-- Dataset content follows --

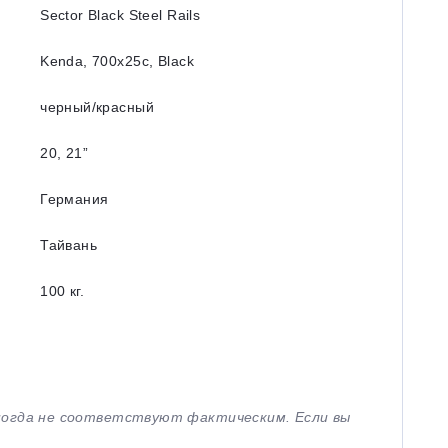
Sector Black Steel Rails
Kenda, 700x25c, Black
черный/красный
20, 21”
Германия
Тайвань
100 кг.
иногда не соответствуют фактическим. Если вы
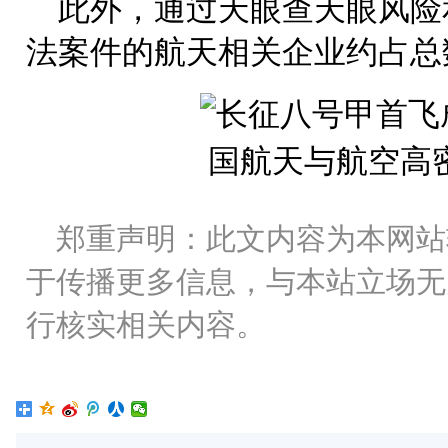
此外，通过天眼查天眼风险
法案件的航天相关企业约占总数
郑重声明：此文内容为本网站
于传播更多信息，与本站立场无
行核实相关内容。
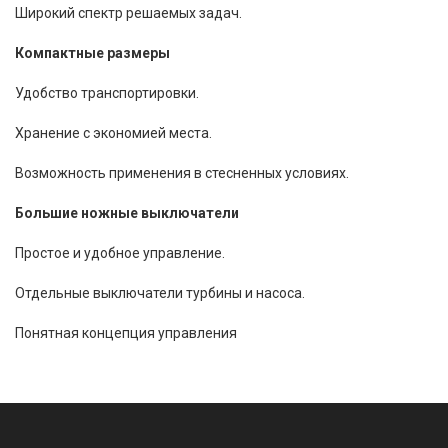
Широкий спектр решаемых задач.
Компактные размеры
Удобство транспортировки.
Хранение с экономией места.
Возможность применения в стесненных условиях.
Большие ножные выключатели
Простое и удобное управление.
Отдельные выключатели турбины и насоса.
Понятная концепция управления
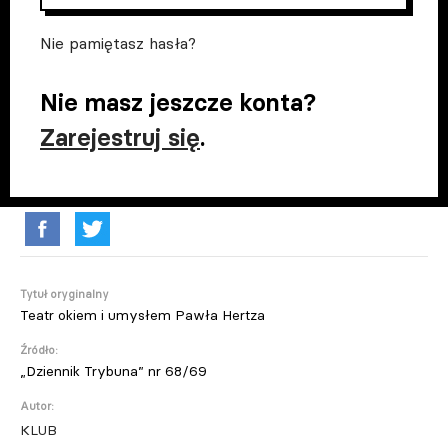
Nie pamiętasz hasła?
Nie masz jeszcze konta?
Zarejestruj się
.
Tytuł oryginalny
Teatr okiem i umysłem Pawła Hertza
Źródło:
„Dziennik Trybuna” nr 68/69
Autor:
KLUB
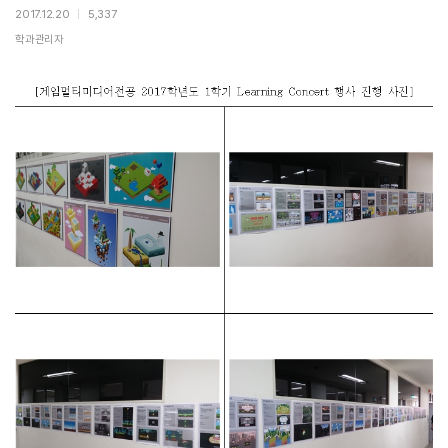
2017.12.20
|
5,337
학과관리자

-- Dataset content concluded --

> _Directive_
Rewrite the lines as a JSON list of strings, one string per line with blank lines omitted, starting with the line that contains "Nie pamiętasz hasła?" and going on through the end of the items. Leave the pictures out of the answer.

> _Exercise response_
[
  "Nie pamiętasz hasła?",
  "Nie masz jeszcze konta?",
  "Zarejestruj się",
  ".",
  "Tytuł oryginalny",
  "Teatr okiem i umysłem Pawła Hertza",
  "Źródło:",
  "„Dziennik Trybuna” nr 68/69",
  "Autor:",
  "KLUB",
  "2017.12.20",
  "|",
  "5,337",
  "학과관리자"
]